The only sentence in Trial that can fairly be called personal and thus calls us to sadness is an aside, “I have always been more of an independent catalyst than an equal member of any collective or group.” If his heart faintly cries out only that once, and if every other sound we hear seems so finally unattractive now, it is because the search, with all the good will of its beginning, has been not for comrades but for blocs of voters. Hayden may argue, to be sure, that the times are too awful to indulge in the comfort of comrades; still the damage shows itself most in the effects of this pursuit. There runs throughout Trial the impression of someone busying himself with the small pieces of a jigsaw puzzle after the large ones have been mislaid, of calculation driving away common sense.

Not long ago, to take an instance, Hayden brought The New York Times up to date on the coalition which now promises him the formation of the rebellion. He added to its roster, with the women and the students, “the homosexuals.” And you can only wish the Gay Liberation Front joy of the march with this new comrade whose mind, on occasions not quite prior enough, can invoke images like this one:

Tom Foran represented the US government for the Northern District of Illinois. A short, squat man in a tight-fitting gabardine suit, he was struggling to retain his 1940s Golden Gloves fighting form. Someone said Foran was Jack Armstrong. Stew Albert, an underground writer, decided that he was a repressed and frightened homosexual. The point is the same…. [Trial, p. 52]

Or admittedly out of context but evocative of its spirit:

One Chicago psychiatrist told us of several cases in which police wives filed for divorce because their husbands would not even make love to them. [Trial p. 40]

For Hayden is the kind of debater who, just to make a point, will invade any privacy on evidence however uncertain; he would, I’m afraid, not long ago have been as lief call a man a queer as a fascist. That he awoke after publication date to appreciate that homosexuals vote too is a compliment neither to the breadth of his social understanding nor to the quickness of his calculation.

### Raw data
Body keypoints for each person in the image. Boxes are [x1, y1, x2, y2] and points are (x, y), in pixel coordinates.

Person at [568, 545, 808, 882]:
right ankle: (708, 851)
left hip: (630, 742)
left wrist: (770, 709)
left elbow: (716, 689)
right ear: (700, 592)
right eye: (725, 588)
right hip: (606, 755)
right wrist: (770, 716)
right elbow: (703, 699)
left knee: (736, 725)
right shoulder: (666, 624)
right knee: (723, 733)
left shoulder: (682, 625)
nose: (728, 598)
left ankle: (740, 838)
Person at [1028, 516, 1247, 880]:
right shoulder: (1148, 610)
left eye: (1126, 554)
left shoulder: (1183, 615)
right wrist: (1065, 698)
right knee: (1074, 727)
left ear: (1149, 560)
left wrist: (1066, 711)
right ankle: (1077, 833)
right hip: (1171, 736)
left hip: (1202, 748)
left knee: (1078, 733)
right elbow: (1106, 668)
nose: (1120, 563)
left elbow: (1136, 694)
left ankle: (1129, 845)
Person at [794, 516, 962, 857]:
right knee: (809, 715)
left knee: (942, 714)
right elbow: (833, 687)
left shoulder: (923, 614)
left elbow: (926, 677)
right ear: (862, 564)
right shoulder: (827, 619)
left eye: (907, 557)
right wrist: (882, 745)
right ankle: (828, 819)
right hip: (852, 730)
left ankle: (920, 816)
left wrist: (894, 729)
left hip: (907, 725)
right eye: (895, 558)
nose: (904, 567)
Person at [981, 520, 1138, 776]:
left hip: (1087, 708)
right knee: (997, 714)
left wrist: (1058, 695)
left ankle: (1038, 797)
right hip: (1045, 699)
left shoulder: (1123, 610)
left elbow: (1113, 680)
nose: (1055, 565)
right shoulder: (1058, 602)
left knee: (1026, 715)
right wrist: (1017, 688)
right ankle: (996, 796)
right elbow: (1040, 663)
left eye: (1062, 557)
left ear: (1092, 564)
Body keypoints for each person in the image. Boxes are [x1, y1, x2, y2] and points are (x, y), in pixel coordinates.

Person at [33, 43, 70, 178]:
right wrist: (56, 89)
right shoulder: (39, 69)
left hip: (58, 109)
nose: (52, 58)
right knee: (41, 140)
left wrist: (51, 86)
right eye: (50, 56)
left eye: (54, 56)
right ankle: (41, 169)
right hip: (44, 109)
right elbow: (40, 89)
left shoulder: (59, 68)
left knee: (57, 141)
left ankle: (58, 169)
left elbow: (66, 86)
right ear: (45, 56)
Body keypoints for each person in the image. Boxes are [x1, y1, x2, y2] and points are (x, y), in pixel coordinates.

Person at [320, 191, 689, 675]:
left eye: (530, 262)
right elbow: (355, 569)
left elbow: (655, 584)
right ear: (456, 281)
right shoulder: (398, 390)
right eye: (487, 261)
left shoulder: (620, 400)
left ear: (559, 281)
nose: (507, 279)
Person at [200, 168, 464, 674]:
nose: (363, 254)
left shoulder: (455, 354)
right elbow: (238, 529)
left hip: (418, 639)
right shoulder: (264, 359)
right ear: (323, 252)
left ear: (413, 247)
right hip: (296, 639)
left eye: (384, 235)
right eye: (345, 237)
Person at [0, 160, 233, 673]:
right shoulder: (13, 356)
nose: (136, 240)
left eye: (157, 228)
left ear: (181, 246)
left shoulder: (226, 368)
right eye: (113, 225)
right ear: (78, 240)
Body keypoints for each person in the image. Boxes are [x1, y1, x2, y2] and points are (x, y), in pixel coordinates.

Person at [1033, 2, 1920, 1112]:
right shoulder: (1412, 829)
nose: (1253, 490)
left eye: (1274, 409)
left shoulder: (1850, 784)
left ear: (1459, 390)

### The task
Answer these questions from the passage on Hayden's Trial:
1. Which newspaper did Hayden update on his coalition?
2. What did Tom Foran represent?
3. On which page of Trial does the remark from a Chicago psychiatrist appear?
The records aren't needed for this.

### Solution to the problem
1. The New York Times
2. The US government for the Northern District of Illinois
3. Page 40